Where can you live out all your Jane Austen fantasies in one place?
It would be hard to find anywhere more quintessentially English than the Cotswolds. Just an hour-and-a-half drive from London reveals a scene of bucolic bliss — the English countryside that inspired the tales of Jane Austen and Lewis Carroll.
Cotswolds is England’s largest Area of Outstanding Natural Beauty, and it’s vast, covering over 1000 square kilometres across five counties: Oxfordshire, Gloucestershire, Wiltshire, Warwickshire and Worcestershire. Away from the spotlight, some of the best boutique hotels and paddock-to-plate pubs in the country are attracting a new wave of weekenders seeking a first-class experience.
To visit the area’s highlights, start north and journey south — the old market town of Chipping Campden, referred to as ‘the jewel of the Cotswolds’, is a great place to begin. Arriving in its centre is like stepping onto a Shakespearean set. The High Street buildings date back to the 14th century and are constructed in the region’s characteristic stone. At its heart stands a remarkable 17th century marketplace, and its Medieval perpendicular church is a must see. Amble through the village and soak up the history, being sure to stop off for a cream tea (scones with clotted cream and jam) at one of its coffee shops.
Down the road, The Ebrington Arms is a hidden gem that is quietly causing a stir in the culinary world. The pub’s landlords, Jim and Claire Alexander, both left successful careers in London’s music business to fulfil their dream of running a country pub. On first impressions, The Ebrington Arms is a classic inn, with wonky walls, low beams and muddy dogs sprawled in front of roaring fires. It’s been serving the tiny village of Ebrington since the 1640s and, with its current seasonal and organic menu, it was recently named the UK’s best village inn by The Times.
A short drive takes you to the handsome village of Broadway with its exquisite houses, regal inns, manicured lawns and art galleries. Hidden deep within a sprawling 160-hectare estate overlooking Broadway, you’ll find Dormy House hotel. An old farmhouse turned boutique bolthole, it recently completed a £10 million ($18.2 million) renovation. Flagstone floors, plush sofas and grand fireplaces offer a home-from-home level of comfort. In the spa, thermal suites, lavender infusion saunas and an outdoor fireside hot tub are some of the highlights. For spectacular views of the surrounding countryside, climb a couple of miles to reach Broadway Tower. An 18th-century folly, it’s otherwise known as the Highest Little Castle in the Cotswolds with dramatic turrets, gargoyles and balconies.
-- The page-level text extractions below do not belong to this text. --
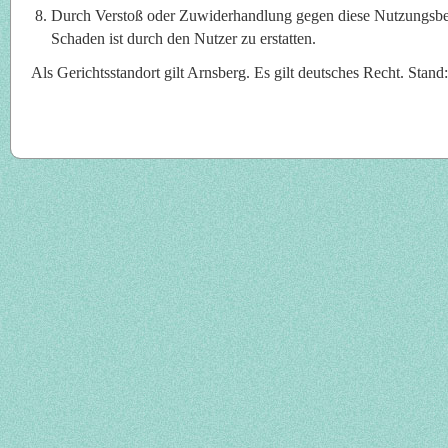
Durch Verstoß oder Zuwiderhandlung gegen diese Nutzungsbe
Schaden ist durch den Nutzer zu erstatten.
Als Gerichtsstandort gilt Arnsberg. Es gilt deutsches Recht. Stan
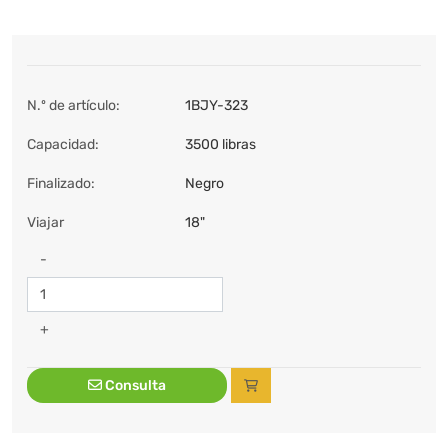
N.º de artículo:
1BJY-323
Capacidad:
3500 libras
Finalizado:
Negro
Viajar
18"
-
+
Consulta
THE SLAUGHTERS, BOURTON-ON-THE-WAY AND BIBURY
Journey south, and you’ll find some of the most photographed villages of the Cotswolds: The Slaughters (Upper and Lower), Bourton-on-the-Water and Bibury. The Slaughters take their name from Old English meaning ‘muddy place’, though now that couldn’t be farther from the truth. Lower Slaughter is a place of perfectly proportioned cottages and window boxes bursting with bright flowers.
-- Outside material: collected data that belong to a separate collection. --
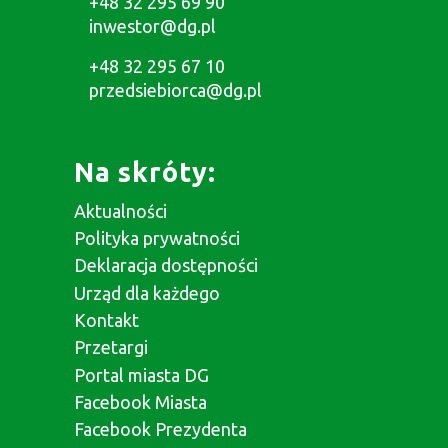
+48 32 295 69 90
inwestor@dg.pl
+48 32 295 67 10
przedsiebiorca@dg.pl
Na skróty:
Aktualności
Polityka prywatności
Deklaracja dostępności
Urząd dla każdego
Kontakt
Przetargi
Portal miasta DG
Facebook Miasta
Facebook Prezydenta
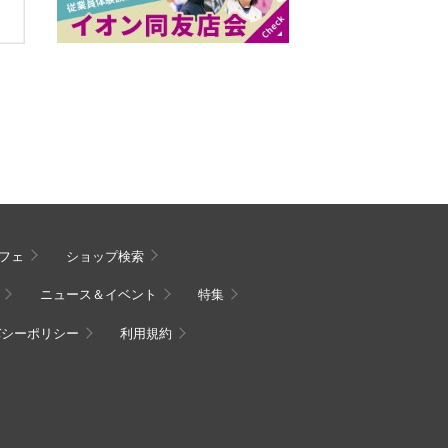
フェ
ショップ検索
ニュース＆イベント
特集
バシーポリシー
利用規約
Barnsley House is the ultimate romantic hideaway. Tucked into the charming village of Barnsley, you can feel its history, from the exposed beams to the original windows and fireplaces. The bathrooms here are particularly fabulous, with freestanding roll top baths. The landscaped gardens were designed by Rosemary Verey (who also created the gardens of Prince Charles and Sir Elton John).
From here, the next stop is Bourton-on-the-Water, with its five bridges crossing the river which runs through its heart; and Bibury’s ancient Arlington Row — a collection of 14th-century cottages on the banks of the River Coln — is deemed so iconic that it features on the inside of British passports.
The glass-fronted lakeside villas at The Lakes by Yoo are another new addition to the area. With boating, canoeing, bird watching and wild swimming on offer, the pièce de résistance is the Barn House with interiors designed by supermodel and Cotswolds enthusiast, Kate Moss.
On your way to the Lakes, stock up on delicious produce and treats at Daylesford’s organic farm shop and cafe. A countryside institution, the majority of food is sourced from its own farm — there’s even a dairy and creamery on site.
Pack your wellies, your swimmers, and prepare to loosen your belt. There’s no better time to escape to England’s green and pleasant land.